Doch auch das 3:0 spricht schon Bände. Buochs scheint technisch zu schnell den Schritt zum schnellen Kombinationsspiel machen zu wollen. Dadurch schleicht sich eine fatale Ungenauigkeit ein, welche eigene Torchancen auf ein Minimum reduziert, und dem Gegner stets wieder zu Ballrückeroberungen verhilft. Sobald dereinst diese Kombinationen mit mehr Selbstsicherheit ausgeführt werden, dürften sich die Buochser Fans auf wirklich spektakulären Fussball freuen. Aber erstmal freuen wir uns auf das nächste Spiel, das Heimspiel gegen den letztjährigen Klassenprimus Solothurn, welcher nur um ein Haar zu Gunsten Münsingens den Aufstieg verpasste. Hopp Buochs!

 

Matchtelegramm:

SC Zofingen – SC Buochs 3:0 (1:0)

Trinermatten – 205 Zuschauer – SR: Drmic

Tore: 45. Scioscia 1:0, 58. Brzina 2:0, 74. Brzina 3:0

Zofingen: Vodola; Weber, Hodzic, Lukic; Schwegler (78. Selmanaj), Ajil, Scioscia, Sieber; Noordijk (64. Fernandes), Valovcan, Brzina (88. Planzer)

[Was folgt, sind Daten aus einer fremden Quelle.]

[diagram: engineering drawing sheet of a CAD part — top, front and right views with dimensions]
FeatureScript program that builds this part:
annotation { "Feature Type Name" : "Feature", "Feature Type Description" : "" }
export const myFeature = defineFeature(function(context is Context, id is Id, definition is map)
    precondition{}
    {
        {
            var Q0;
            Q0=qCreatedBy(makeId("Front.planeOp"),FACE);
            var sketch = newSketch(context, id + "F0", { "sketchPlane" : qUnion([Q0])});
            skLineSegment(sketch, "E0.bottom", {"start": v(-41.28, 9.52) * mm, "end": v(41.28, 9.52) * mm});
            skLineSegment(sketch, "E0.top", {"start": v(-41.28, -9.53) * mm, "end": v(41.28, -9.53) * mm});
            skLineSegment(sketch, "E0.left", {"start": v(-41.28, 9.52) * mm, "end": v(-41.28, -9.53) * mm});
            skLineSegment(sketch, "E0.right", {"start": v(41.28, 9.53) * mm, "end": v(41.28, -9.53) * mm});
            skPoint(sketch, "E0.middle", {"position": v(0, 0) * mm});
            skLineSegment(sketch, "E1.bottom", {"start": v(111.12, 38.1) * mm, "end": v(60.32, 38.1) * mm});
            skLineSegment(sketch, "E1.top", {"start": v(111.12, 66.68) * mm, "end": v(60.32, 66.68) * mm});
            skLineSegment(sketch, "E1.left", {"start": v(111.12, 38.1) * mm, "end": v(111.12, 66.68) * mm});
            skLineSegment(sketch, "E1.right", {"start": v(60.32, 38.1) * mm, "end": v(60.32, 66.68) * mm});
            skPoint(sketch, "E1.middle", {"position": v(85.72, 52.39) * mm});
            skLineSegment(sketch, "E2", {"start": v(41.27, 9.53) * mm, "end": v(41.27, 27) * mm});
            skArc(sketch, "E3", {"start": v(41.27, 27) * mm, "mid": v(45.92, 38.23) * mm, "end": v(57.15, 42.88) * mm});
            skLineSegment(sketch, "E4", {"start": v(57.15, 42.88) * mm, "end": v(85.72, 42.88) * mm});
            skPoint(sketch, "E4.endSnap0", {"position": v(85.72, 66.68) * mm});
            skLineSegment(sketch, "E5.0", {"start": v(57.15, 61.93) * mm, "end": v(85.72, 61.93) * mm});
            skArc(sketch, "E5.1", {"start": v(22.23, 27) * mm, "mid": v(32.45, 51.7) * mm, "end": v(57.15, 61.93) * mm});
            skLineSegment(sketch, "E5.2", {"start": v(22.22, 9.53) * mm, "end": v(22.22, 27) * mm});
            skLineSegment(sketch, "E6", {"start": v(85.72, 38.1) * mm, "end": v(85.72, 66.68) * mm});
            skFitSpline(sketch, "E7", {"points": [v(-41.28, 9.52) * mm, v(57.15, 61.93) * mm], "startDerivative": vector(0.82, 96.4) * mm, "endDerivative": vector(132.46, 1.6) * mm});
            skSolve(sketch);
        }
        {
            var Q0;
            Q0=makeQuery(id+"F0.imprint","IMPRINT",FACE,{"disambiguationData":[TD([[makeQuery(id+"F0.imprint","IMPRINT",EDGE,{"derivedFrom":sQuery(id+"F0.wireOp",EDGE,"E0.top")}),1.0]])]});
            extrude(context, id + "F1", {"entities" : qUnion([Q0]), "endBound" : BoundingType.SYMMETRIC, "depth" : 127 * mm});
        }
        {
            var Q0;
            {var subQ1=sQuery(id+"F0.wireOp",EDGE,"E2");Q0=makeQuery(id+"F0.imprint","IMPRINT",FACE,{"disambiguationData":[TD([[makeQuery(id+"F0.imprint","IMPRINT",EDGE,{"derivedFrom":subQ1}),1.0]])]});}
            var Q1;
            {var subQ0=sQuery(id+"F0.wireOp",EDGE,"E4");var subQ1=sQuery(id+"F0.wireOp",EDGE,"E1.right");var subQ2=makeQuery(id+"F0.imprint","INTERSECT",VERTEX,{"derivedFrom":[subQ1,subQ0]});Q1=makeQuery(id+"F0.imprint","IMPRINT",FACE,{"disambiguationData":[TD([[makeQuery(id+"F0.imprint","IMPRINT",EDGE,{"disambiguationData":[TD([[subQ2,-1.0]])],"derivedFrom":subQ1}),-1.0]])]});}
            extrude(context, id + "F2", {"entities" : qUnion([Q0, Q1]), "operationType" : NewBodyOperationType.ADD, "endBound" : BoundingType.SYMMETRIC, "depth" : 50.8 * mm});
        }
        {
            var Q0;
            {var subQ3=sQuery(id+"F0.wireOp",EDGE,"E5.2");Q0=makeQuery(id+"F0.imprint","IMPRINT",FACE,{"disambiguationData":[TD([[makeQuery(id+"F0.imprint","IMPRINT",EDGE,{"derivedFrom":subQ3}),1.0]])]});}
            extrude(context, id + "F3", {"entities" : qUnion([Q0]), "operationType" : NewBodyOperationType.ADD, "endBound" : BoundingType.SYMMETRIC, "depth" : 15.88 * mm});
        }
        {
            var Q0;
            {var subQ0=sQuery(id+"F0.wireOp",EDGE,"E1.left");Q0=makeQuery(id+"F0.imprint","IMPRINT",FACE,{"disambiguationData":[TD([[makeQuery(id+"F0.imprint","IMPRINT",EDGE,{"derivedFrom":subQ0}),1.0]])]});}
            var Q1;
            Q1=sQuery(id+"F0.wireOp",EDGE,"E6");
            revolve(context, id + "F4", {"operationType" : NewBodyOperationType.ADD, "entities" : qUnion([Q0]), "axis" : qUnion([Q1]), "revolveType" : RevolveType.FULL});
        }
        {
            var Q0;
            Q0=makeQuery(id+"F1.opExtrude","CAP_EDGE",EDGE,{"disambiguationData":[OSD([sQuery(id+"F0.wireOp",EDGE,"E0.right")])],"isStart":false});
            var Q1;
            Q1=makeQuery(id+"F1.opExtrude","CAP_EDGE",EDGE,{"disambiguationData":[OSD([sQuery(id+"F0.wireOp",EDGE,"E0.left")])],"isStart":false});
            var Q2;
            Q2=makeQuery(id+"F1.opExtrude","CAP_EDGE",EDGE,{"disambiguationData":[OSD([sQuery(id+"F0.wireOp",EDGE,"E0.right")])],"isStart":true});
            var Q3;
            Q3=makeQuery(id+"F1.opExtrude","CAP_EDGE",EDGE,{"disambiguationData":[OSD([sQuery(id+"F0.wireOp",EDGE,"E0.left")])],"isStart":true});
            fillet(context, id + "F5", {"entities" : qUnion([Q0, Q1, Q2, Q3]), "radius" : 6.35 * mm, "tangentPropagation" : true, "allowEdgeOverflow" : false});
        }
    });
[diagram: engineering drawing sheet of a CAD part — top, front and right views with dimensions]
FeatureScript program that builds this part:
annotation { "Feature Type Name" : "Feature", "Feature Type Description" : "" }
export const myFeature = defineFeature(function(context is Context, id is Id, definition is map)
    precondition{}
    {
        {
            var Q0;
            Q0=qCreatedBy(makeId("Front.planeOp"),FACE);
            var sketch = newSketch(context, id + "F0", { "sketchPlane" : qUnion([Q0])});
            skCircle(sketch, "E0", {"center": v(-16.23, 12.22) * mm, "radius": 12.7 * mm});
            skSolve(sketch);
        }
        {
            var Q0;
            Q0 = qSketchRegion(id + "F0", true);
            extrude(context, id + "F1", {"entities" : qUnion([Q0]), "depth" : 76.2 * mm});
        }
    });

Buochs: Hönger; Bühler, Diethelm, Guidotti, Trajkovik (86. Gabriel); Sousa Miranda, Stojanov (71. Kadrija); Gjidoda, Lambert, Binaku (51. Haxhimurati); Da Costa (62. Marquez)

Bemerkungen: Buochs ohne Tobias und Fabian Nickel, Frank, Zimmermann (abwesend), Tanushaj (verletzt). Zofingen ohne Rakovan (gesperrt). Lattentreffer Hodzic (78.)